Наверное, кто-то кому-то рассказывал, а я – уловила. О том, какой он был веселый, компанейский, как любил дружеские застолья и как прекрасно пел. Во время этих воспоминаний обязательно передавалась по рукам Сашкина фотография. Действительно веселый, дурашливый парень с густым чубом на лбу обязательно корчил в объектив какую-нибудь нелепую рожу: то глаза выпучит, то кулак перед носом покрутит, то топор над чьей-нибудь головой занесет. Шутливо так, не по-настоящему, понарошку. А топор, между тем, самый что ни на есть настоящий. Специально для съемок предназначенный – приволок кто-то из дому сюда, в этот красивый, зеленый сквер, где цвели мальвы и били фонтаны, и где на фоне этих фонтанов производили свою роковую фотосессию пятеро друзей.
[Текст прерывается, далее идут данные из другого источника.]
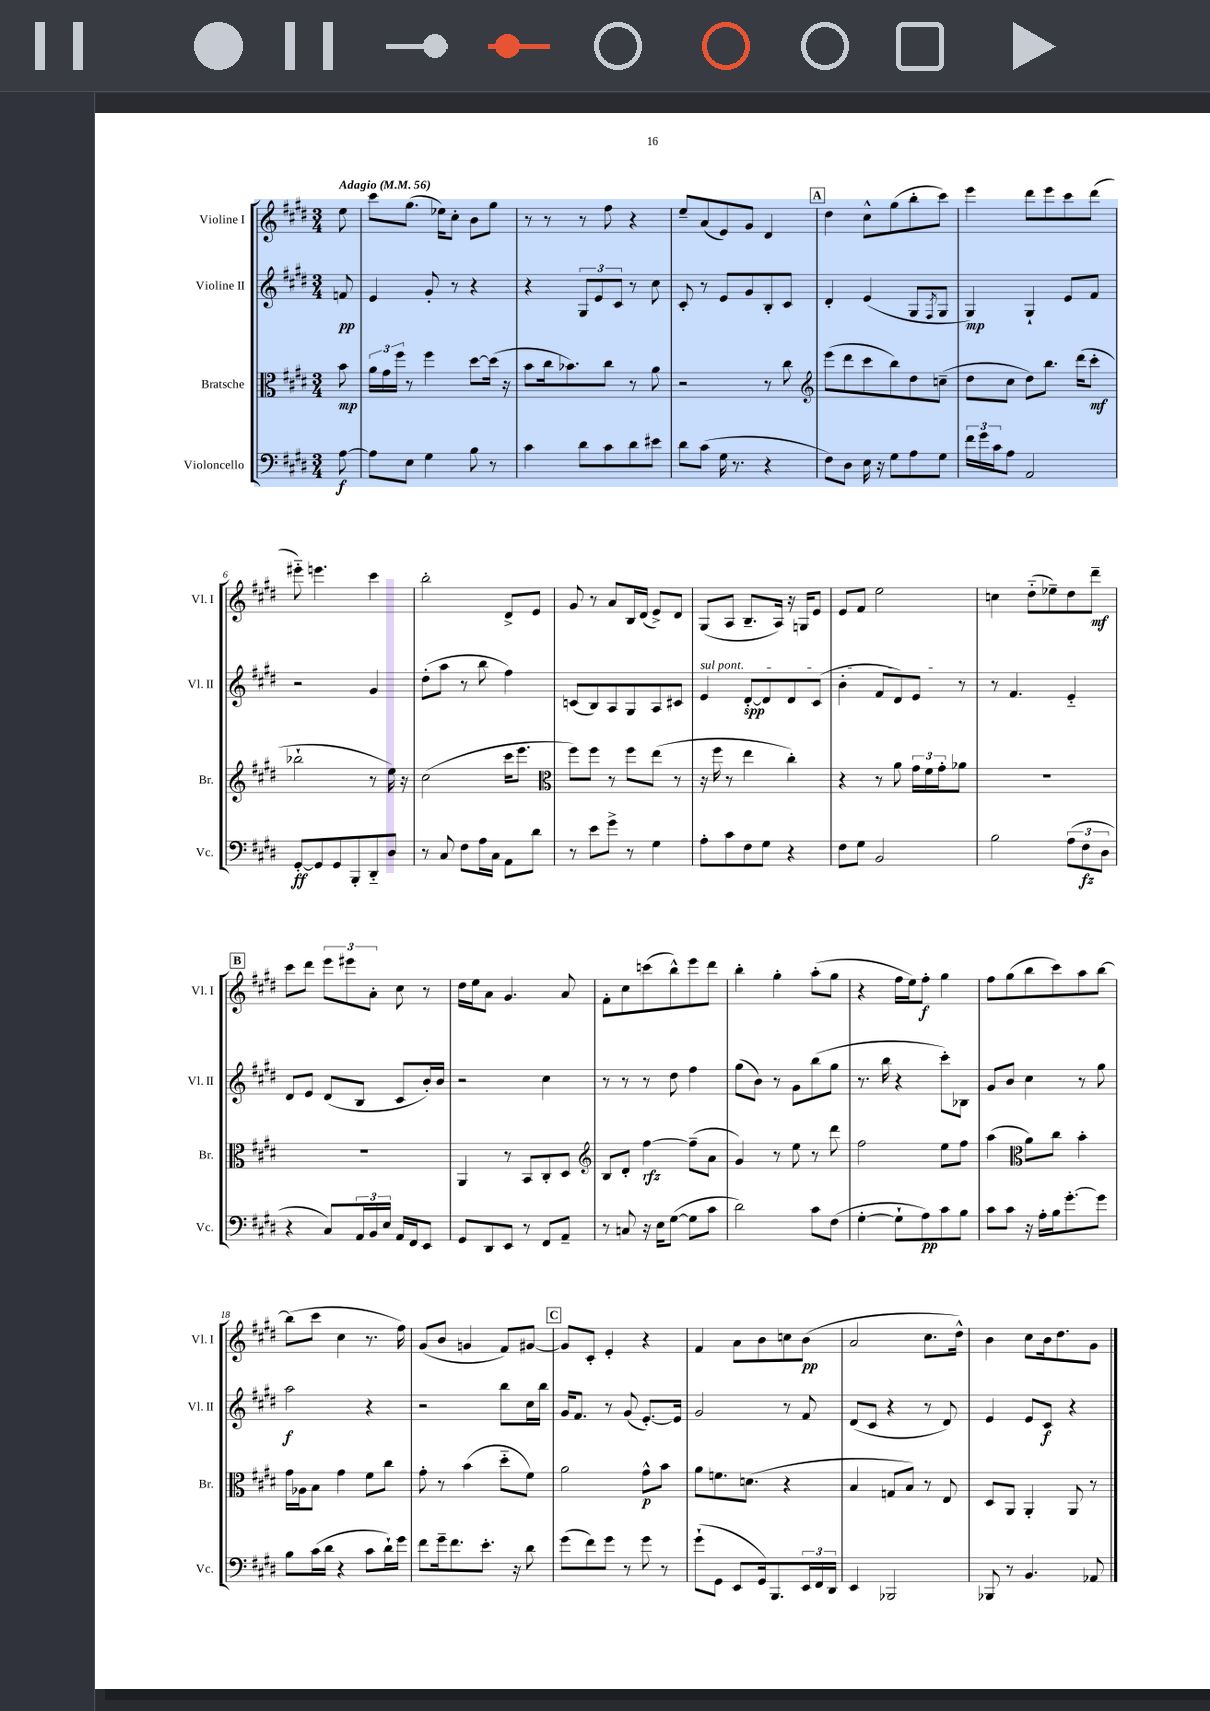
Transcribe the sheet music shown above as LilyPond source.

Было такое развлечение в те годы – строить статичные фигуры из живых человеческих тел. Трое внизу, двое – у них на плечах, последний – самый верхний – на плечах у предыдущих двоих. Красиво? Да. Похоже на сталинскую высотку. Или – по-другому: взялись за руки, веселые, белозубо-улыбчатые, в национальных костюмах, а в центре, над головами, герб Советского Союза. И все смотрят на него с вожделением. Красиво? Да. Всеобщая радость по поводу принятия новой Конституции. Или - вот ещё: пятеро внизу, трое – у них на плечах, двое – на плечах у троих, последний – на плечах у предыдущих двоих. Круговые движения руками, четкость, собранность, оптимизм – изображает пропеллер самолета. Красиво? Да. Похоже на штурмовик-бомбардировщик СУ-2.
И так далее.
Эти пятеро, что на фото, тоже строили что-то своё. Возможно, то, что их, шестнадцатилетних, тогда особенно волновало. Инсталляция драки, смертельно опасного уличного боя, необратимых физических увечий, из которых можно было выйти играючи – достаточно одного щелчка новенького Сашкиного «фэда». Игра со смертью – здесь, среди толп гуляющего и радостного люда, среди бурлящих фонтанов и цветущих клумб, среди лотков с мороженным и ситро, под сенью раскидистых каштанов и голубого-преголубого, какое бывает только в середине мая, высокого неба – делала ее совсем не страшной, как будто бы даже обратимой, обесценивала то ужасное и малопонятное, к чему раньше и приблизиться боялся, от чего убегал, сломя голову. Оно, это  пугающее «нечто», вдруг становилось близким и не опасным, с чем можно было взаимодействовать по-свойски, запанибрата.
Сашка Попов так и сделал: однажды ранним утром, когда сквер был еще тих и безлюден, он пустил себе пулю в лоб. Прямо здесь, под теми же самыми каштанами, возле тех же самых рододендронов и мальв. Выкрал именной пистолет у свёкра-полковника и применил его по назначению.
Нашли Сашку какие-то дети, милиция оцепила сквер, сыщики провели необходимые в таких случаях следственные процедуры.  Факт самоубийства был установлен со стопроцентной достоверностью.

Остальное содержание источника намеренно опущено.